Much of this work directly supports OAQPS and may be applied within the Supersites Program managed jointly by OAQPS and ORD. This research also will support many of ORD's long-term research goals by providing more reliable information (decrease uncertainty) on ambient aerosols that can be utilized for characterizing risk.
Finally, an APM, has been established to develop measurement methods for causal factors, due in 2004. Currently, there are a number of causal factor hypotheses, but none have sufficient evidence to support developing one measurement/analytical method over another. The PM methods team will support and work with Joellen Lewtas on methods for the collection and analysis of semi-volatile and aerosol phase organic species to help address this APM. The PM methods team will continue to work within the Supersites program and with OAQPS and their new partners in ORIA to further evaluate continuous species specific methods and aerosol physical property measurement methods.
Description:
Factors affecting the performance of the US EPA WINS PM2.5 separator have been systematically evaluated. In conjunction with the separator's laboratory calibrated penetration curve, analysis of the governing equation that describes conventional impactor performance was used to predict changes in cutpoint as a function of impactor dimensions, flow rate, ncertainties in ambient temperature and pressure measurement, and the temperature and pressure of the sampled air volume. By integrating the resulting performance curves with three idealized ambient aerosol size distributions, the effect of these parameters on measured PM2.5 concentration was predicted. Results showed that allowable variations in impactor jet width, flow rate, diffusion oil volumes, and ambient temperature and pressure measurement result in relatively minimal PM2.5 mass concentration measurement biases. Loading of the WINS well with previously collected particles slightly reduces the separator's cutpoint and thus slightly reduces expected PM2.5 mass concentrations. Variations in ambient pressure produce negligible changes in the performance of the WINS. While not causing a true measurement bias as defined by the regulations, low ambient temperatures naturally affect the airstream's properties and inherently shifts the WINS' cutpoint to slightly lower values. Laboratory-induced crystallization of the DOW 704 diffusion oil produced no appreciable changes in either the position or shape of the WINS separation curve.
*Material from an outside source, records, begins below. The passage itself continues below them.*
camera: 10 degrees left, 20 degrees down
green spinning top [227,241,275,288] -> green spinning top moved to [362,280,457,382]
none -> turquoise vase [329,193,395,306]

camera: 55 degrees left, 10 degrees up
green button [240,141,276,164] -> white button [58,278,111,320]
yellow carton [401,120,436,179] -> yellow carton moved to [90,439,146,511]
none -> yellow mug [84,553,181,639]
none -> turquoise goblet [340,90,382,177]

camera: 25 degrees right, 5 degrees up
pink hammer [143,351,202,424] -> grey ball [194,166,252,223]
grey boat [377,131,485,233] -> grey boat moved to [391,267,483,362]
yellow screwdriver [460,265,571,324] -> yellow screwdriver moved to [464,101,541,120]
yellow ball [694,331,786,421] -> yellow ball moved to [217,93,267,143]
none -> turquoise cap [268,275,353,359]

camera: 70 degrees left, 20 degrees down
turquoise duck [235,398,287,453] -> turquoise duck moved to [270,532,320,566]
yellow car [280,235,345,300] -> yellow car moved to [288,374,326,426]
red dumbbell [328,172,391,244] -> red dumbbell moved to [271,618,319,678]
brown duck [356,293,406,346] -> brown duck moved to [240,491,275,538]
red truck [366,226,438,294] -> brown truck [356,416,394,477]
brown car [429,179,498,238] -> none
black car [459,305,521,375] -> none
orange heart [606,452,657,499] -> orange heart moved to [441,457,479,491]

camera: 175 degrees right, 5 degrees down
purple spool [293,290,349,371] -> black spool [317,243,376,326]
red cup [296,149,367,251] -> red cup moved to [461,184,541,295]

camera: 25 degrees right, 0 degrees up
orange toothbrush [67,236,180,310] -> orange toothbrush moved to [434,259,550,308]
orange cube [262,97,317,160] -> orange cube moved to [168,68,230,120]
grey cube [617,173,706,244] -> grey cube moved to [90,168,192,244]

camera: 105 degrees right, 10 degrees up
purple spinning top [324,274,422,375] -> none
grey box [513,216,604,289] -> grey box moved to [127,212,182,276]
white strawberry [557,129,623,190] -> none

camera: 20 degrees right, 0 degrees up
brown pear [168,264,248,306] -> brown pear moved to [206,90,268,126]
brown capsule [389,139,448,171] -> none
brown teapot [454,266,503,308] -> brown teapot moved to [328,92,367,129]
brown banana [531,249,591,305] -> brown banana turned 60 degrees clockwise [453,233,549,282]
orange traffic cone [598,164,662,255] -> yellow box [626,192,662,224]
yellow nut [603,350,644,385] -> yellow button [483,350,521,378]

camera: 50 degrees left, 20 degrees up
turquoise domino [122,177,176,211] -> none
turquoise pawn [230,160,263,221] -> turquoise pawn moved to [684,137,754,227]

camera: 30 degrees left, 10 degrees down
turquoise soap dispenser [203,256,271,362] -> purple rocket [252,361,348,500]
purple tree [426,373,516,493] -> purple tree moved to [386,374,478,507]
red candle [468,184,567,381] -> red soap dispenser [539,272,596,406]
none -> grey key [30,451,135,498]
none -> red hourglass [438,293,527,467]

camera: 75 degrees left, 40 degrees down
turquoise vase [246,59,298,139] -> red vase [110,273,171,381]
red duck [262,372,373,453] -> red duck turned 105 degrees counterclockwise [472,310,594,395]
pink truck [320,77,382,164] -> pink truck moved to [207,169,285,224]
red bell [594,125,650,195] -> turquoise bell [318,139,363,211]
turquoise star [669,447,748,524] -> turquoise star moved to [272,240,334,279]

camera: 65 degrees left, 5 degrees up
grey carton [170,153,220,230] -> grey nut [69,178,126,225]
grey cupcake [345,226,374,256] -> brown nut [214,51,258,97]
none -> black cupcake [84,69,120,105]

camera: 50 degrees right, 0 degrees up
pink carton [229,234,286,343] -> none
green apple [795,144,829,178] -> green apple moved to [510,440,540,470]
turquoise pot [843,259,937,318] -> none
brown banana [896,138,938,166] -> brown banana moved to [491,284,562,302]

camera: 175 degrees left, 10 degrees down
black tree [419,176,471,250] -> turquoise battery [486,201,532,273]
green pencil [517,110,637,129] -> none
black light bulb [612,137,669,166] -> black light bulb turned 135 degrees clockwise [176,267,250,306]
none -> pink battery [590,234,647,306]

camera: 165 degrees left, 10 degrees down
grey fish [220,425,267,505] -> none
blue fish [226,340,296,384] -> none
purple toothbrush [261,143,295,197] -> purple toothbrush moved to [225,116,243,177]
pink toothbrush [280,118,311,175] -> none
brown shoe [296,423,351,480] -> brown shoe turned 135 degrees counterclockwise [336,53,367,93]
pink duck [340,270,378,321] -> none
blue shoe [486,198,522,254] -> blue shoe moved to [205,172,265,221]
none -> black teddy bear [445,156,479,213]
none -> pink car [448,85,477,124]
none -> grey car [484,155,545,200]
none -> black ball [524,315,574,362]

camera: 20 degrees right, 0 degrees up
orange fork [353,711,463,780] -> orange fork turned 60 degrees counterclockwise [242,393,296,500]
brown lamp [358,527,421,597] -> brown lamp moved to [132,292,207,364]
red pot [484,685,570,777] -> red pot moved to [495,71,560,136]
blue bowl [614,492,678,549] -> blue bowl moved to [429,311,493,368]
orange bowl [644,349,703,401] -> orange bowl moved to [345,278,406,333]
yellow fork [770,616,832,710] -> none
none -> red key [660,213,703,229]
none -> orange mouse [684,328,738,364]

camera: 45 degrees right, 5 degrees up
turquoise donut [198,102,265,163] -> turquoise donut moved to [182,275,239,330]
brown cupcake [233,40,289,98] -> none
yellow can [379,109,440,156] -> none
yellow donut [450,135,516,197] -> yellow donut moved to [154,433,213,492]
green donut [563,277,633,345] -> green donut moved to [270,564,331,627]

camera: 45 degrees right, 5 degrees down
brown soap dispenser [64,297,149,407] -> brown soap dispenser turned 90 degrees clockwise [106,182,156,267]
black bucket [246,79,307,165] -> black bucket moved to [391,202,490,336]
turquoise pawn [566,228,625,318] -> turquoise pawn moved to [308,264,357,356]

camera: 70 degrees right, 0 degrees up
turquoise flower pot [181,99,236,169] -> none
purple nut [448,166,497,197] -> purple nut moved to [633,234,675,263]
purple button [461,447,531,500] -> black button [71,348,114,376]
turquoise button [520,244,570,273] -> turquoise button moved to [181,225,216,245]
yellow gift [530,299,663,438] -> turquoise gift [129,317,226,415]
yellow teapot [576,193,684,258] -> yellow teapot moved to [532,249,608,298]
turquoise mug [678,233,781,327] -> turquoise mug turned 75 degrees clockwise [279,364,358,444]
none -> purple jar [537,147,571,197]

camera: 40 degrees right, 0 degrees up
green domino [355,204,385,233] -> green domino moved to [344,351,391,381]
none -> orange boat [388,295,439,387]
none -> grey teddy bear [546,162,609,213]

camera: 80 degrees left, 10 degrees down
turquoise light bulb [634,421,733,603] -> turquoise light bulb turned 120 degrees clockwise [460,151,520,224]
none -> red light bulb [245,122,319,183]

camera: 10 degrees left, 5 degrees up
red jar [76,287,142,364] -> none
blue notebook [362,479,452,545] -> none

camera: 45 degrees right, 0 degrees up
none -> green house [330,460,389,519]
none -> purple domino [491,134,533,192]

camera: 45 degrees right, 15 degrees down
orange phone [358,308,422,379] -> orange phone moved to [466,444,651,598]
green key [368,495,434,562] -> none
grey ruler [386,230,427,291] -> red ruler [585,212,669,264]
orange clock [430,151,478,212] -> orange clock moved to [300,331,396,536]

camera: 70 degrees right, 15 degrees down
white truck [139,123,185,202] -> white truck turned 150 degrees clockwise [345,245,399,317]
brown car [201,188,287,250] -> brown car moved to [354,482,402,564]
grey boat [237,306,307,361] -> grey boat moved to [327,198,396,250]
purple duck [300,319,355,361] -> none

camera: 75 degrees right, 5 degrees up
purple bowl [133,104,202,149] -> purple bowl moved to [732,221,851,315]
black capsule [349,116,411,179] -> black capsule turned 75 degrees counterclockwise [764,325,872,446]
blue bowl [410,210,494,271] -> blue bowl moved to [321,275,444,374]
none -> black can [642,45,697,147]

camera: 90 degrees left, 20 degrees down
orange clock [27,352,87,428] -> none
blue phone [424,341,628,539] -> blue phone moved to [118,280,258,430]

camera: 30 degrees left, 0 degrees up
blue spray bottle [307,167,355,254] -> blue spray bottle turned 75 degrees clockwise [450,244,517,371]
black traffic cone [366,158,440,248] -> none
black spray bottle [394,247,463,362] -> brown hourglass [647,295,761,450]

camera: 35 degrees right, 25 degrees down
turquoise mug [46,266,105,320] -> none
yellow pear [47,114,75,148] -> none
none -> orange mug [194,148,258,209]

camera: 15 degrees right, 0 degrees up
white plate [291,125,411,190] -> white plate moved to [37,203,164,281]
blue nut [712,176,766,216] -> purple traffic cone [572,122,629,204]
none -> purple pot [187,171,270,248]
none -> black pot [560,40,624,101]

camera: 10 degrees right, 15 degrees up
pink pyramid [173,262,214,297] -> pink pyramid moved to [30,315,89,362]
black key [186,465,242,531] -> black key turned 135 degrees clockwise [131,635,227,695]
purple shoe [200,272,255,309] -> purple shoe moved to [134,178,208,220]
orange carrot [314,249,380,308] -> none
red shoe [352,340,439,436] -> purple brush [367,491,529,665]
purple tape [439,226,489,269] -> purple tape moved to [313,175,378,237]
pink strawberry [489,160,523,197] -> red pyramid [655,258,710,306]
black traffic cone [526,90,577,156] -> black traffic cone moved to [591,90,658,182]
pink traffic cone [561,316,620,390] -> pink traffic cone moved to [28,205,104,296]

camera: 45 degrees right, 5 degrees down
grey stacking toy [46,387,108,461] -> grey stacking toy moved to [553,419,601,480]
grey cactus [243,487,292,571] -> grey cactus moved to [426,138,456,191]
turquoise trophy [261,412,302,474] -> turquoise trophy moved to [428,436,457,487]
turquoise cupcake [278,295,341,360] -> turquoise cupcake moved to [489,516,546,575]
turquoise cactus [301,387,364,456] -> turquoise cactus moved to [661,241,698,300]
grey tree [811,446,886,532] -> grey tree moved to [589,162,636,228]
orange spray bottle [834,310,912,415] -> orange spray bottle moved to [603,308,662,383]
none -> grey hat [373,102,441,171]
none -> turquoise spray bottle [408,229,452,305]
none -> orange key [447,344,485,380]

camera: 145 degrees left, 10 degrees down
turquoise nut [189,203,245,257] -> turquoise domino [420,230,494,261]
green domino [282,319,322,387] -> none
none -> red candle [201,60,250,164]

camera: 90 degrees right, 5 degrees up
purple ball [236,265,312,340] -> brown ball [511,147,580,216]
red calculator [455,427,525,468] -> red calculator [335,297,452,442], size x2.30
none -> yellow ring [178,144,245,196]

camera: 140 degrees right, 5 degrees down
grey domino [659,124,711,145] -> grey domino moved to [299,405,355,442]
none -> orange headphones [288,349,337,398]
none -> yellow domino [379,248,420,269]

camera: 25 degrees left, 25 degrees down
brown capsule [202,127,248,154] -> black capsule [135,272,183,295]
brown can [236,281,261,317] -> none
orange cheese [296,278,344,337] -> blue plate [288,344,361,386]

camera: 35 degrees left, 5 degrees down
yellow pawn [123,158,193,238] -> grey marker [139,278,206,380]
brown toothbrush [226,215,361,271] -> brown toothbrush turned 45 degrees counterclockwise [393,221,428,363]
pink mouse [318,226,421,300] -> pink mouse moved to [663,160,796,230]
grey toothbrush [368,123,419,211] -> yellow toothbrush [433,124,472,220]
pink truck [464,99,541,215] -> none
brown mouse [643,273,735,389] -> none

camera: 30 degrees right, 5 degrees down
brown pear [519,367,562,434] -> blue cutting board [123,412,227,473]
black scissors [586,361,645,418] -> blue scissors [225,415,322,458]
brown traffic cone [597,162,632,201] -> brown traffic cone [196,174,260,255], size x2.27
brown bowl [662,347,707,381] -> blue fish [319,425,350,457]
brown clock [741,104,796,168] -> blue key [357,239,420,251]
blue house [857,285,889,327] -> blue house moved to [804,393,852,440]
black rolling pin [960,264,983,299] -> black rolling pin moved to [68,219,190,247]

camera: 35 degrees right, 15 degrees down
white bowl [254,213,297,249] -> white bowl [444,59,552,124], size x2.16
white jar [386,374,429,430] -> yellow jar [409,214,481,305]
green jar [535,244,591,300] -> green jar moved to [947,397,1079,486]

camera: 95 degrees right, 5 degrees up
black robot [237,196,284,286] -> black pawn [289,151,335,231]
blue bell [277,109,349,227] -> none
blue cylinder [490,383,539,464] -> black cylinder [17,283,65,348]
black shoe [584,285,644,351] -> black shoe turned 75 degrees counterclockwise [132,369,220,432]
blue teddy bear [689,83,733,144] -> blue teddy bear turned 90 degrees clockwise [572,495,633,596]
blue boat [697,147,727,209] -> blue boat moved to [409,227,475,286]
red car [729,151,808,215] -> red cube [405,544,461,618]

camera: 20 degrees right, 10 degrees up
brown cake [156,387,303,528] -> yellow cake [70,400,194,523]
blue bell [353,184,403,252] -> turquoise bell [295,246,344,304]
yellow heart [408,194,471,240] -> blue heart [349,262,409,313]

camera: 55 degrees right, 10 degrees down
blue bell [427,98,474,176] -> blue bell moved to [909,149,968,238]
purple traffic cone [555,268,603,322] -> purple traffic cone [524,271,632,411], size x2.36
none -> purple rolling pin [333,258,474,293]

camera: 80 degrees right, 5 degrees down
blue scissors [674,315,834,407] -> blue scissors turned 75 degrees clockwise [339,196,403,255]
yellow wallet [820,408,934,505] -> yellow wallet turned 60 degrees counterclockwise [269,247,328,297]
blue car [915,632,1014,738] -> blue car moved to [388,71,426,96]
This work was conducted by Research Triangle Institute with support provided by the U.S. Environmental Protection Agency through contract no. 68-D5-0040. It has been reviewed in accordance with the Agency's peer and administrative review policies and approved for presentation and publication. Mention of trade names or commercial products does not constitute endorsement or recommendation by RTI or the Agency.